Update in attempt to appease commenters: based purely on observation, rather than the theory that is covered above, Tanh and ReLU activation functions are more performant than sigmoid. Sigmoid also seems to be more prone to local optima, or a least extended 'flat line' issues. For example, try limiting the number of features to force logic into network nodes in XOR and sigmoid rarely succeeds whereas Tanh and ReLU have more success.
Tanh seems maybe slower than ReLU for many of the given examples, but produces more natural looking fits for the data using only linear inputs, as you describe. For example a circle vs a square/hexagon thing.
http://playground.tensorflow.org/ <- this site is a fantastic visualisation of activation functions and other parameters to neural network. Not a direct answer to your question but the tool 'provides intuition' as Andrew Ng would say.
Many of the answers here describe why tanh (i.e. (1 - e^2x) / (1 + e^2x)) is preferable to the sigmoid/logistic function (1 / (1 + e^-x)), but it should noted that there is a good reason why these are the two most common alternatives that should be understood, which is that during training of an MLP using the back propagation algorithm, the algorithm requires the value of the derivative of the activation function at the point of activation of each node in the network. While this could generally be calculated for most plausible activation functions (except those with discontinuities, which is a bit of a problem for those), doing so often requires expensive computations and/or storing additional data (e.g. the value of input to the activation function, which is not otherwise required after the output of each node is calculated).

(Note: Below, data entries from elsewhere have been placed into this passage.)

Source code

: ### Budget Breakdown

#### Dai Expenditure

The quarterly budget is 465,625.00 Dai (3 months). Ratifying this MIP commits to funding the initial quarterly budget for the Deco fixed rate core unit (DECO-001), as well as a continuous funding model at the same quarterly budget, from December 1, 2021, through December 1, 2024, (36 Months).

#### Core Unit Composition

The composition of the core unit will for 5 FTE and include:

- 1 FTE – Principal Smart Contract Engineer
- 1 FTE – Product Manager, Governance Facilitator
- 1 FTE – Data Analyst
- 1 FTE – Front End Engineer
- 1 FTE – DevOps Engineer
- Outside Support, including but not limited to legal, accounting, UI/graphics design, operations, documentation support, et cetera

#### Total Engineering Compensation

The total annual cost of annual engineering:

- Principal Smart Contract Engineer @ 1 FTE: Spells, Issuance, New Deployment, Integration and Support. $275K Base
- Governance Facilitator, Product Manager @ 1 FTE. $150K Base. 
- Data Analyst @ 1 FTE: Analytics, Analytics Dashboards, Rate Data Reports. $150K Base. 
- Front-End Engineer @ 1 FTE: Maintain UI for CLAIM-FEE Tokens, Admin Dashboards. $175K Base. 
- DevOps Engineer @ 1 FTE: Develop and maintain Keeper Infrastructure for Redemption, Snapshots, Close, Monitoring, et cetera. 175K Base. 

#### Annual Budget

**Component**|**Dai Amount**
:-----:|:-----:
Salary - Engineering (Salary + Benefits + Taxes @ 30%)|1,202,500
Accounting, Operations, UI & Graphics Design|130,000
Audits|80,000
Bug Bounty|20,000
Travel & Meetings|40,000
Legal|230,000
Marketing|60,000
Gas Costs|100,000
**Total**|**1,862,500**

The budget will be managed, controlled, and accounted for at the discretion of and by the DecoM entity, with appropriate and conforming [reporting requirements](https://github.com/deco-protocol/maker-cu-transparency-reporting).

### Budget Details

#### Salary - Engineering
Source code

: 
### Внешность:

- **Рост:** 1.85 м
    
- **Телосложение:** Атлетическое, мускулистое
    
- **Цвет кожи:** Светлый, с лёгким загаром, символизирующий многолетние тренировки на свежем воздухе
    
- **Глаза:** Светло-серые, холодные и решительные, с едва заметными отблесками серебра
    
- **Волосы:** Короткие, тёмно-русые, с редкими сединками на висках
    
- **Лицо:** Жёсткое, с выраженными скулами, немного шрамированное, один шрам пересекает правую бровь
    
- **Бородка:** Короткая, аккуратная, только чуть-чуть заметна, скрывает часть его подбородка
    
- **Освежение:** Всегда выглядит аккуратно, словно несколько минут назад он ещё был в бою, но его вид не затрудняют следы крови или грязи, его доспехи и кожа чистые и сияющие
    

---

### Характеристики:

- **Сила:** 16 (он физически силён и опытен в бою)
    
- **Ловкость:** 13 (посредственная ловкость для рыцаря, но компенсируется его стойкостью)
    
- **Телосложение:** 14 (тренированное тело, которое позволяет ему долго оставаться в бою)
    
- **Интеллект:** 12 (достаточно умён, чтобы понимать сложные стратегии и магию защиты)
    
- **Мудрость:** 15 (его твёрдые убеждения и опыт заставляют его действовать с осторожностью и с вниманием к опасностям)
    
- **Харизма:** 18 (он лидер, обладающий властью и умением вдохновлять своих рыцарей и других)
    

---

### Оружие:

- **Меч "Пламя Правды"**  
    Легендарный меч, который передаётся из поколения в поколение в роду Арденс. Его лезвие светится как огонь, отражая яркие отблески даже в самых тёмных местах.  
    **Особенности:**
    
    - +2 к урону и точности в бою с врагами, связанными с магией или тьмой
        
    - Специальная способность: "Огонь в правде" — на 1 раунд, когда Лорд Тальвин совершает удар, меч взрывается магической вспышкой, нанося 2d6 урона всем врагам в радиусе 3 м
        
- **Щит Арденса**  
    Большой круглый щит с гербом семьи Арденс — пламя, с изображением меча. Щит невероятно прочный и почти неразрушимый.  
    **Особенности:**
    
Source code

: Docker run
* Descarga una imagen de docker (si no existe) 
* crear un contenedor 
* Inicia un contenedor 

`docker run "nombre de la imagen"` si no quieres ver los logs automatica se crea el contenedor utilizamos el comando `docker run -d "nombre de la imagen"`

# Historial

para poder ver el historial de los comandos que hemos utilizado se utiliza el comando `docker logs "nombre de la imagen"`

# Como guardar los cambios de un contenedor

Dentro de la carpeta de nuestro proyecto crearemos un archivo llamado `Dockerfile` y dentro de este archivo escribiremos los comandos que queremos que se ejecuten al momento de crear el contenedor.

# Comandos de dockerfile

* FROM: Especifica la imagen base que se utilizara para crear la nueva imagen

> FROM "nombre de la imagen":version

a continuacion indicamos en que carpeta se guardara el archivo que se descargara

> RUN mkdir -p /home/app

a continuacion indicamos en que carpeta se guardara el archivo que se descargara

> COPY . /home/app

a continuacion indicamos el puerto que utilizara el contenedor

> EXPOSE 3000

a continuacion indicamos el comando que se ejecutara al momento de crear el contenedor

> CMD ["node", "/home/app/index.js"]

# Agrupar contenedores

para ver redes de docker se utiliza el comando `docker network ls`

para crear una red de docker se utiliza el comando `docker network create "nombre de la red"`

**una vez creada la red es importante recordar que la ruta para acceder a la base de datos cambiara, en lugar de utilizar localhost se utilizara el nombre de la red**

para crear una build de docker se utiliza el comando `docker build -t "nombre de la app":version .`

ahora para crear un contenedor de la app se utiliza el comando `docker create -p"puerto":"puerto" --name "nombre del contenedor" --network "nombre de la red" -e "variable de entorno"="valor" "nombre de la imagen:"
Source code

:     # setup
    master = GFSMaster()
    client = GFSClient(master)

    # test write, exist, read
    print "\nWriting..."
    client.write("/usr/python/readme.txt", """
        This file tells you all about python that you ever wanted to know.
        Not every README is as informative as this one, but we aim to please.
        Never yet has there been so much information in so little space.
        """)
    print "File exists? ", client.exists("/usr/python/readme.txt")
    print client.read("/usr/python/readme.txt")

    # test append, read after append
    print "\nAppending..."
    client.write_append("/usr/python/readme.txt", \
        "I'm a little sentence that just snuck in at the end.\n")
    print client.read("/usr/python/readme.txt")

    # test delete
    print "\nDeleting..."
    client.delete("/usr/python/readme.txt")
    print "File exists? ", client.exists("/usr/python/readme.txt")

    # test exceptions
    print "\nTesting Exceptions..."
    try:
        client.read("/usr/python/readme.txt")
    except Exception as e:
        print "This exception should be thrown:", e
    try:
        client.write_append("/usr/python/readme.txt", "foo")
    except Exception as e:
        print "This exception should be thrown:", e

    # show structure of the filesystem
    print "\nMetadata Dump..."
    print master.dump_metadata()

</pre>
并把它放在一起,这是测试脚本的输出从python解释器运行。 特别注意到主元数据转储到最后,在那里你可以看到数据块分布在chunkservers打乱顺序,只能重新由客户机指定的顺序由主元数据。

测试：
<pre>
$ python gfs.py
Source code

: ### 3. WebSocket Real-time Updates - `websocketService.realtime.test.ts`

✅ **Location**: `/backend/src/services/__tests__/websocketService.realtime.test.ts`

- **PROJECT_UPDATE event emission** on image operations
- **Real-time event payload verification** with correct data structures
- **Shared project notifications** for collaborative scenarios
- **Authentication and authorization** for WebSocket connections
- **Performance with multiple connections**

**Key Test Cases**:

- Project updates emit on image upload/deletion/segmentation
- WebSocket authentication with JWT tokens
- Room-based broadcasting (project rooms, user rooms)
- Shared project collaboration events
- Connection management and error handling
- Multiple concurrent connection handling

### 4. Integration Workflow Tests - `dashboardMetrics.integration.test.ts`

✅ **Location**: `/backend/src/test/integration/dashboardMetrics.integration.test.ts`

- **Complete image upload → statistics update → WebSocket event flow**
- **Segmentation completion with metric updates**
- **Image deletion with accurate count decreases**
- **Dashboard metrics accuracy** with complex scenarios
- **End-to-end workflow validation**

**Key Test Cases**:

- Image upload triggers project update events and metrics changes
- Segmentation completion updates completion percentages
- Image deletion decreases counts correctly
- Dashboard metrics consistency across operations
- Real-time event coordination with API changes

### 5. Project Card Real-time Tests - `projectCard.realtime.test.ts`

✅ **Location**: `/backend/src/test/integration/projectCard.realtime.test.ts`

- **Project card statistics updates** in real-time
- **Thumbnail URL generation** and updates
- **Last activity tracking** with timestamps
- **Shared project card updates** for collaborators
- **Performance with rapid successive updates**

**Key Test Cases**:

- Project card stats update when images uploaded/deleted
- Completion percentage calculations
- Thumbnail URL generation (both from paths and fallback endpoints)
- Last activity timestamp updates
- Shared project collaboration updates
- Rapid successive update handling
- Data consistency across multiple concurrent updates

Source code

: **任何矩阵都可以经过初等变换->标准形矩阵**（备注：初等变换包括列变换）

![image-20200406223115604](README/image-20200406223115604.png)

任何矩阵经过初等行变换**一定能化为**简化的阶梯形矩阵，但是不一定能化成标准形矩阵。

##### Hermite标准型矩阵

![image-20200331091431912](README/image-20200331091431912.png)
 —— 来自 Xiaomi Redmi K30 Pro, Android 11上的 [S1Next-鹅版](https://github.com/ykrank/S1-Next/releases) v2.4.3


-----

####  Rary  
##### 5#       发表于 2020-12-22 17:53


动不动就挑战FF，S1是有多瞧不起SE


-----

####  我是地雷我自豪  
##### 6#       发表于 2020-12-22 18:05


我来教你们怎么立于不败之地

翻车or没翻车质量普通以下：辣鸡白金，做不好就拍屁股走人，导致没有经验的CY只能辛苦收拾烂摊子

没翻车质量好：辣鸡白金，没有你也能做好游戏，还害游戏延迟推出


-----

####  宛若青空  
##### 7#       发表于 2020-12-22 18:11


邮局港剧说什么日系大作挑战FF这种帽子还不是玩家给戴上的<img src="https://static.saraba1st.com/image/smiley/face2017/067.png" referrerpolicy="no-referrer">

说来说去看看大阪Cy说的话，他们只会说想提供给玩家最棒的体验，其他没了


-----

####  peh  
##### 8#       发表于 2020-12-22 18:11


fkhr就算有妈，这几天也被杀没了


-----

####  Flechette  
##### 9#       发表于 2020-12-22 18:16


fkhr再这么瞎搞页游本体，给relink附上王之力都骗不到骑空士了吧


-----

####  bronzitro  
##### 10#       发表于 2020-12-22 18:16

Tanh and the logistic function, however, both have very simple and efficient calculations for their derivatives that can be calculated from the output of the functions; i.e. if the node's weighted sum of inputs is v and its output is u, we need to know du/dv which can be calculated from u rather than the more traditional v: for tanh it is 1 - u^2 and for the logistic function it is u * (1 - u). This fact makes these two functions more efficient to use in a back propagation network than most alternatives, so a compelling reason would usually be required to deviate from them.
In theory I in accord with above responses. In my experience, some problems have a preference for sigmoid rather than tanh, probably due to the nature of these problems (since there are non-linear effects, is difficult understand why).
Given a problem, I generally optimize networks using a genetic algorithm. The activation function of each element of the population is choosen randonm between a set of possibilities (sigmoid, tanh, linear, ...). For a 30% of problems of classification, best element found by genetic algorithm has sigmoid as activation function.
In deep learning the ReLU has become the activation function of choice because the math is much simpler from sigmoid activation functions such as tanh or logit, especially if you have many layers. To assign weights using backpropagation, you normally calculate the gradient of the loss function and apply the chain rule for hidden layers, meaning you need the derivative of the activation functions. ReLU is a ramp function where you have a flat part where the derivative is 0, and a skewed part where the derivative is 1. This makes the math really easy. If you use the hyperbolic tangent you might run into the fading gradient problem, meaning if x is smaller than -2 or bigger than 2, the derivative gets really small and your network might not converge, or you might end up having a dead neuron that does not fire anymore.